🤖 AI Summary
Existing robotic manipulation simulation benchmarks suffer from insufficient visual fidelity, leading to a significant domain gap between simulation and reality that undermines their predictive validity. To address this limitation, this work proposes VISER, a high-fidelity visual simulation benchmark that, for the first time, integrates physically based rendering (PBR) materials with multimodal large language models (MLLMs) to enable material-aware part segmentation and retrieval. The benchmark also introduces a large-scale 3D asset dataset and supports scalable scenarios for grasping, placement, and long-horizon tasks. Experimental results demonstrate that VISER achieves an average Pearson correlation coefficient of 0.92 between simulated and real-world performance, substantially enhancing the reliability of simulation-based evaluation and its transferability to real-world settings.
📝 Abstract
Reliable simulation evaluation of robot manipulation policies serves as a high-fidelity proxy for real-world performance.

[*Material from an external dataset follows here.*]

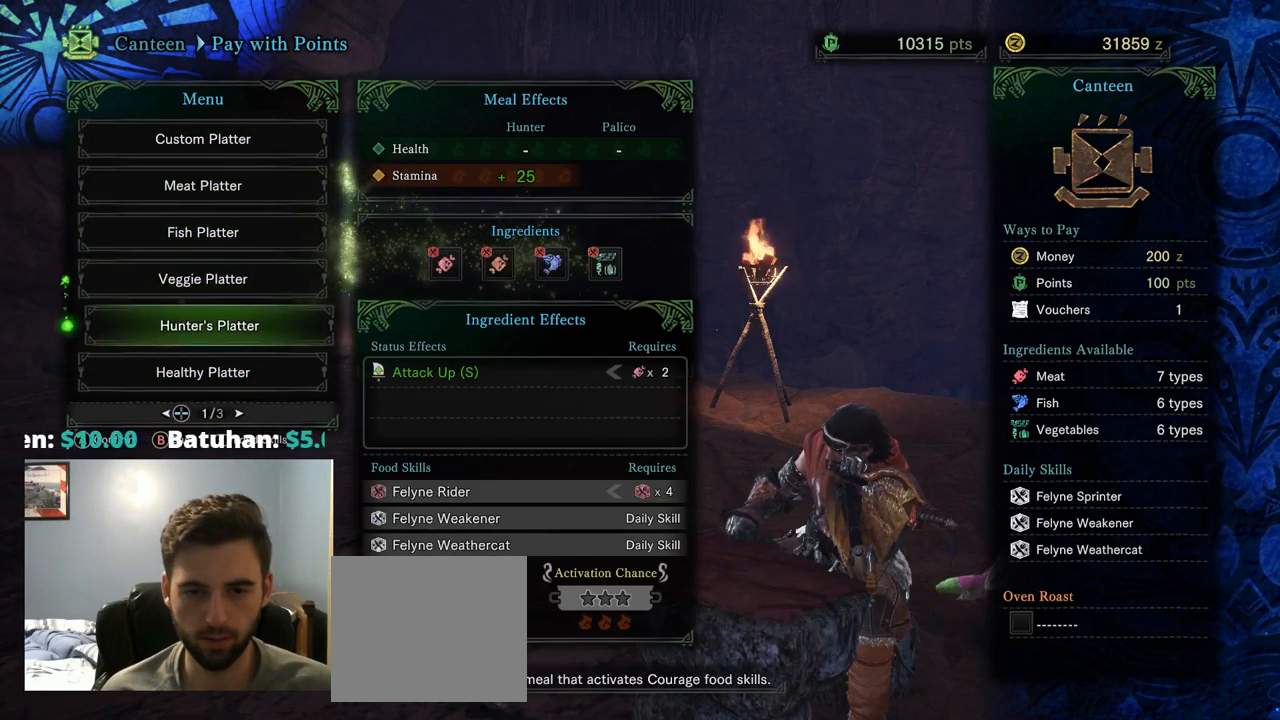
{"buttons": ["DPAD_DOWN"], "left_stick": "center", "right_stick": "center", "events": [[134, "DPAD_DOWN", "up"], [200, "DPAD_DOWN", "down"], [334, "DPAD_DOWN", "up"], [400, "DPAD_DOWN", "down"]]}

Although existing benchmarks cover a wide range of task categories, they lack visual realism, creating a large domain gap between simulation and reality. This undermines the reliability of simulation-based evaluation in predicting real-world performance. To mitigate the sim-to-real visual gap, we conduct a systematic analysis to isolate the effects of lighting and material. Our results show that these factors play a critical role in geometric reasoning and spatial grounding, yet are largely overlooked in existing benchmarks. Motivated by the analysis, we propose VISER, a visually realistic benchmark for evaluating robot manipulation in simulation. VISER features a high-fidelity dataset of over 1,000 3D assets with physically-based rendering (PBR) materials, along with 3D scenes created from these assets through curated layouts or generation. To this end, we propose an automated pipeline leveraging Multi-modal Large Language Models (MLLMs) for material-aware part segmentation and material retrieval, enabling scalable generation of physically plausible assets. Building on the high-fidelity 3D asset dataset, we construct diverse evaluation tasks, such as grasping, placing, and long-horizon tasks, enabling scalable and reproducible assessment of Vision-Language-Action (VLA) models. Our benchmark shows a strong correlation between simulation and real-world performance, achieving an average Pearson correlation coefficient of 0.92 across different policies.